According to a leading conservative transit critic, riders on a commuter rail service in Nashville, Tenn., are so heavily subsidized that the same government money could buy each of them a new $25,000 Toyota Prius.
Whatever the relative merits of a safe, comfortable railroad car versus a lightweight hybrid sedan with a sticky accelerator, the train, called the Music City Star, sounds like a pretty bad deal for the poor taxpayer. That is, until you think through the real implications of the alternative.

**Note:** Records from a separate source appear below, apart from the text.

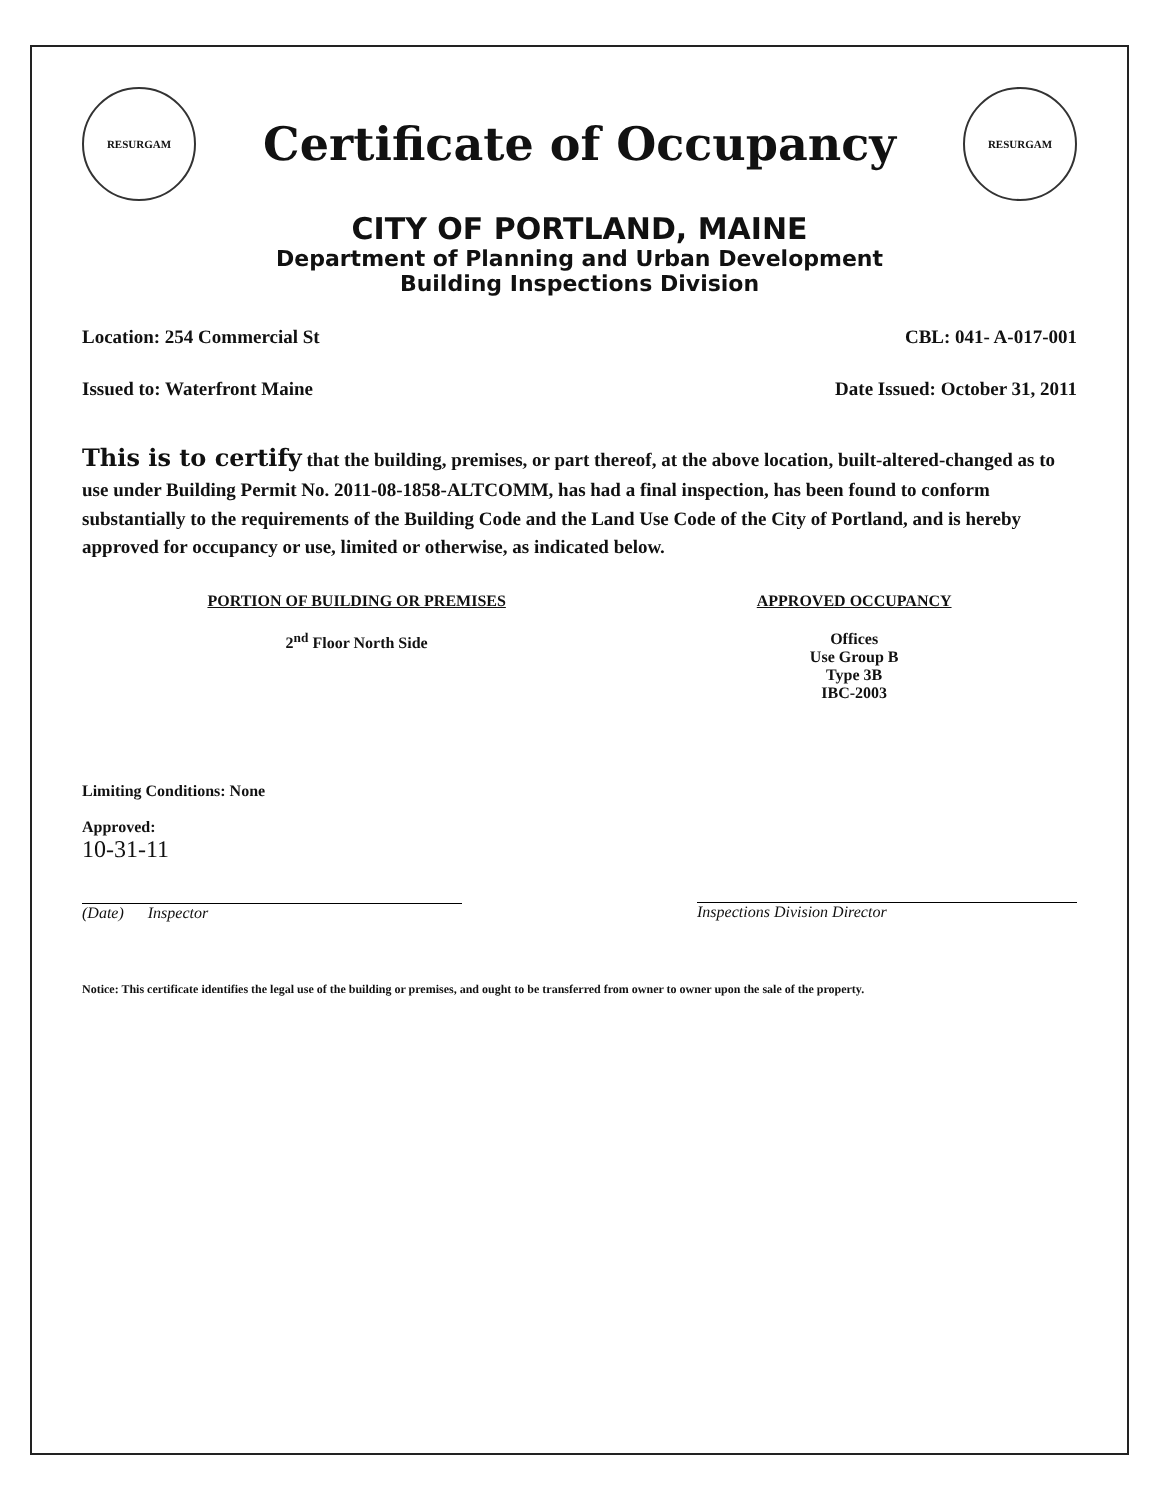RESURGAM
Certificate of Occupancy
RESURGAM
CITY OF PORTLAND, MAINE
Department of Planning and Urban Development
Building Inspections Division
Location: 254 Commercial St CBL: 041- A-017-001
Issued to: Waterfront Maine Date Issued: October 31, 2011
This is to certify that the building, premises, or part thereof, at the above location, built-altered-changed as to use under Building Permit No. 2011-08-1858-ALTCOMM, has had a final inspection, has been found to conform substantially to the requirements of the Building Code and the Land Use Code of the City of Portland, and is hereby approved for occupancy or use, limited or otherwise, as indicated below.
PORTION OF BUILDING OR PREMISES
2<sup>nd</sup> Floor North Side
APPROVED OCCUPANCY
Offices
Use Group B
Type 3B
IBC-2003
Limiting Conditions: None
Approved:
10-31-11
(Date) Inspector
Inspections Division Director
Notice: This certificate identifies the legal use of the building or premises, and ought to be transferred from owner to owner upon the sale of the property.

For starters, all those Priuses would ply highways subsidized by nonuser taxes to a far greater extent than transit could ever hope for-$67.7 billion across the nation in 2007 alone. They would add to congestion that imposes hidden taxes on all motorists in the form of wasted time and fuel.
There would have to be more parking places, more police to enforce traffic laws, and more fire and rescue crews to respond to crashes. And, because their fuel economy is rated at 50 miles per gallon, the Toyota hybrids’ contributions to road and bridge building and maintenance via fuel taxes would fall woefully short of the costs they incur.
Now, it’s possible that Cato Institute analyst Randal O’Toole, dubbed the “anti-public transit contrarian” in a recent profile in the Minnesota business daily Finance & Commerce, had his tongue in cheek when proposing the Prius giveaway. The same might have been said for the Merry Pranksters of the Taxpayers League of Minnesota when they suggested providing a used car to each of the Twin Cities’ 200,000-plus daily bus and rail riders during a transit drivers’ strike a few years back.
But regardless of how serious these relentless transit bashers are about free autos for strap-hangers, their arguments rest on an all-too-facile fallacy–that driving is the only way anyone should get around town. I call it auto-centric thinking, which insists that the private car was ordained by nature and free markets to be everyone’s travel choice. That leads to resentment of government support for transit, bicyclists and pedestrians as theft from “real” transportation infrastructure–roads and bridges.
In 21st century America, you can fool some of the people some of the time with this nonsense. That’s because a great majority of us do drive practically everywhere, and most of us aren’t happy about pothole-infested roads, traffic gridlock and falling bridges. And driving’s dominance will persist as long as nearly half of U.S. households have no reasonable access to transit.
This is fertile ground for “conservative” demagoguery that transit equals socialism and driving is the epitome of American rugged individualism. But, as the late Paul M. Weyrich and William S. Lind of the conservative Free Congress Foundation pointed out, “the rise of the automobile is not a free-market outcome. Rather, it is the result of massive government intervention on the automobile’s behalf.”
How massive? According to Weyrich and Lind, the $67.7 billion in nonuser tax subsidies for driving in 2007 tallied by the Pew Trust’s Subsidyscope project barely scratch the surface. In their 2009 book “Moving Minds: Conservatives and Public Transportation,” the two cited total annual social costs for motor vehicle users of $439 billion to $1 trillion more than their user fees. The comparable figure for transit? $17.1 billion, or between 1.7 percent and 3.9 percent of driving’s full subsidies.
This inconvenient truth continues to be blissfully ignored by conservatives who believe that bashing transit is a fine way to stir up their political base. Even that notion gets debunked by Weyrich and Lind, who note that transit serves a wide range of income groups, not just the urban poor.
In fact, they say, transit serves many conservative goals, including job growth, economic efficiency, reducing freeway congestion and building a sense of community. Those are ideals progressives will gladly adopt as well.